Care Homes: Employers' Contributions

(asked on 29th March 2022) - View Source

Question to the HM Treasury:

To ask the Chancellor of the Exchequer, what assessment his Department has made of the impact of the 1.5 per cent increase in employer national insurance contributions on care home operators; and whether he has plans to exempt the care sector from that increase.


Answered by
Lucy Frazer Portrait
Lucy Frazer
Secretary of State for Culture, Media and Sport
This question was answered on 19th April 2022

The increase to Employer National Insurance contributions by 1.25 percentage points is expected to raise £975 million per year from employers carrying out health and social care activities. The Government cannot break this down to show the cost to care home operators.

The Government has made the tough but responsible choice to increase taxes to fund a significant increase in permanent spending on the NHS and social care. There are no plans to exempt the care sector from the National Insurance increase.
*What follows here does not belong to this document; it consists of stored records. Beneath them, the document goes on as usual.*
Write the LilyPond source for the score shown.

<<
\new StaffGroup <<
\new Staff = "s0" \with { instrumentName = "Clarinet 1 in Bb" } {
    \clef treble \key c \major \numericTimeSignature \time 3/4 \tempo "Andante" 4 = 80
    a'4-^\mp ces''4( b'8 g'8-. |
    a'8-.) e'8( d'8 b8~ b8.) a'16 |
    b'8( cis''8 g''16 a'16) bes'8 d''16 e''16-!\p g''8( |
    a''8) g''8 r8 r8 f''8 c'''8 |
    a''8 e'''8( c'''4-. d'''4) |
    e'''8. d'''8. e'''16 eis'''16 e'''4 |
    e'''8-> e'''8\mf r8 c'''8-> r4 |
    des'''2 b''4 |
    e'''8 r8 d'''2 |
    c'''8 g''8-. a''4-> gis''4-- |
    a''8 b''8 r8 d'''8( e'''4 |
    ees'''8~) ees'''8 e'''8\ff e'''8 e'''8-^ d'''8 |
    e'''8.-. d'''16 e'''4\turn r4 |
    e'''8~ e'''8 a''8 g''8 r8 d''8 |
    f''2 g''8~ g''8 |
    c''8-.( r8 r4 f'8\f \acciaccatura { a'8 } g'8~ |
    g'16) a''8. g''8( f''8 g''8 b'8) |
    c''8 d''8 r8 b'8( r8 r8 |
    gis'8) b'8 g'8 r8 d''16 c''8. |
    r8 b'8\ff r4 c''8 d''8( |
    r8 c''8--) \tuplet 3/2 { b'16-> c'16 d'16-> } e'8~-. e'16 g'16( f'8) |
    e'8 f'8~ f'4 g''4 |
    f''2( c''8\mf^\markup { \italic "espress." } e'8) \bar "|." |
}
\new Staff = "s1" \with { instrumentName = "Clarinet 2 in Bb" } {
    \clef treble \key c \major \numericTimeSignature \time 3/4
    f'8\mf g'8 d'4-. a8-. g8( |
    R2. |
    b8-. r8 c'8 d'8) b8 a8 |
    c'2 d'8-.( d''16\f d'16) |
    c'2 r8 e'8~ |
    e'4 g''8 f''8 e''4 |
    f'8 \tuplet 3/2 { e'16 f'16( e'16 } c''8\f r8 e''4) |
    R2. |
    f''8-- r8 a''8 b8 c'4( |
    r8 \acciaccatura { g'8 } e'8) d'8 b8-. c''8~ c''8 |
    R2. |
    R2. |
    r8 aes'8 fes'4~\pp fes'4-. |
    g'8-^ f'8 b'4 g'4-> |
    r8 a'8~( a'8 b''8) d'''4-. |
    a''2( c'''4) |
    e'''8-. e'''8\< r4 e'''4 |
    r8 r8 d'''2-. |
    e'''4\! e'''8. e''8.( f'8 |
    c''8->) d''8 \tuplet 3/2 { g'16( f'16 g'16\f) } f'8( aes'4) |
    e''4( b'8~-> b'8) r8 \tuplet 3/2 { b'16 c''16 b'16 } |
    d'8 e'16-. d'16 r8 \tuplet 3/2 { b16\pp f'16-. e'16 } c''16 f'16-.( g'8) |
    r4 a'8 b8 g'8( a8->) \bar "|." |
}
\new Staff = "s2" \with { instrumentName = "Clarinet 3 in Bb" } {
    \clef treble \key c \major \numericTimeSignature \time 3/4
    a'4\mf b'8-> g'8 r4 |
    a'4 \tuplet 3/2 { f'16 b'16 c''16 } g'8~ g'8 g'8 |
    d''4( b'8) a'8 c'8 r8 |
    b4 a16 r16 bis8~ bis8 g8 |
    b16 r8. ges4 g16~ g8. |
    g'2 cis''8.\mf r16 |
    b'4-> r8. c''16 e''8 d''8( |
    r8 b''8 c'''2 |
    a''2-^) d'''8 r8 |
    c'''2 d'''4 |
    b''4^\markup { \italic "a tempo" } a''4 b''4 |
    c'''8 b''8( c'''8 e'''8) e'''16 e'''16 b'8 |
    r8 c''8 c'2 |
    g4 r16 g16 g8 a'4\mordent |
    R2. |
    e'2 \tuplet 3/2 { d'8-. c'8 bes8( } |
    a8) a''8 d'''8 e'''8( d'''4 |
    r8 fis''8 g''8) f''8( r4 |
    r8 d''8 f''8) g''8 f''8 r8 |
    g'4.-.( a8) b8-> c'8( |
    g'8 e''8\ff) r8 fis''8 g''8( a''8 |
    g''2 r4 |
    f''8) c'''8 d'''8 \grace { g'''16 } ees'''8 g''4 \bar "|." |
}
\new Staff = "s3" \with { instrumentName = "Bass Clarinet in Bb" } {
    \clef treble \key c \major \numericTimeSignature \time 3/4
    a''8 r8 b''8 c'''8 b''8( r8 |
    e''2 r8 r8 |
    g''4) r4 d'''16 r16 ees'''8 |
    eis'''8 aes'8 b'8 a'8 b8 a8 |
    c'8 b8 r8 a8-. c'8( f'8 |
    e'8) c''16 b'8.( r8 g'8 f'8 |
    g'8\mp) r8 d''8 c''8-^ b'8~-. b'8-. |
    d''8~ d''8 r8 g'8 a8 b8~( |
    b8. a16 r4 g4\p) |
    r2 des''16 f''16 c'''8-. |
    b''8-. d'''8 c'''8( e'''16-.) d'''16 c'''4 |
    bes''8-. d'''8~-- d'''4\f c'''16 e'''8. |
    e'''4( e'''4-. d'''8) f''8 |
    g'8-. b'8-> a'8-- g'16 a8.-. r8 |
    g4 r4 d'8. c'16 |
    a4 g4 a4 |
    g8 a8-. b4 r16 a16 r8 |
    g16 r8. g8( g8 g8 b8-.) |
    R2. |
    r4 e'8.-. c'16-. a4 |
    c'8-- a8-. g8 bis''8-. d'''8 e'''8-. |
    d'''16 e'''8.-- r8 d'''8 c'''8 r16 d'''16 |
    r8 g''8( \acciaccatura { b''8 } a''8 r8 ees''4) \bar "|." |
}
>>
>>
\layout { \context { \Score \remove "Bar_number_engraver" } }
On the 7 September the Government announced that we would be investing an additional £5.4 billion over the next three years using the funds raised by the levy to begin a comprehensive programme of reform for adult social care. Additionally, local authorities can make use of over £1 billion of additional resource specifically for social care in 2022-23. This includes £636 million more into the Social Care Grant, including funding for equalisation against the 1 per cent Adult Social Care (ASC) precept, an inflationary uplift to the improved Better Care Fund to support integrated working with the NHS, and a 1 per cent ASC precept and deferred flexibilities from last year's settlement.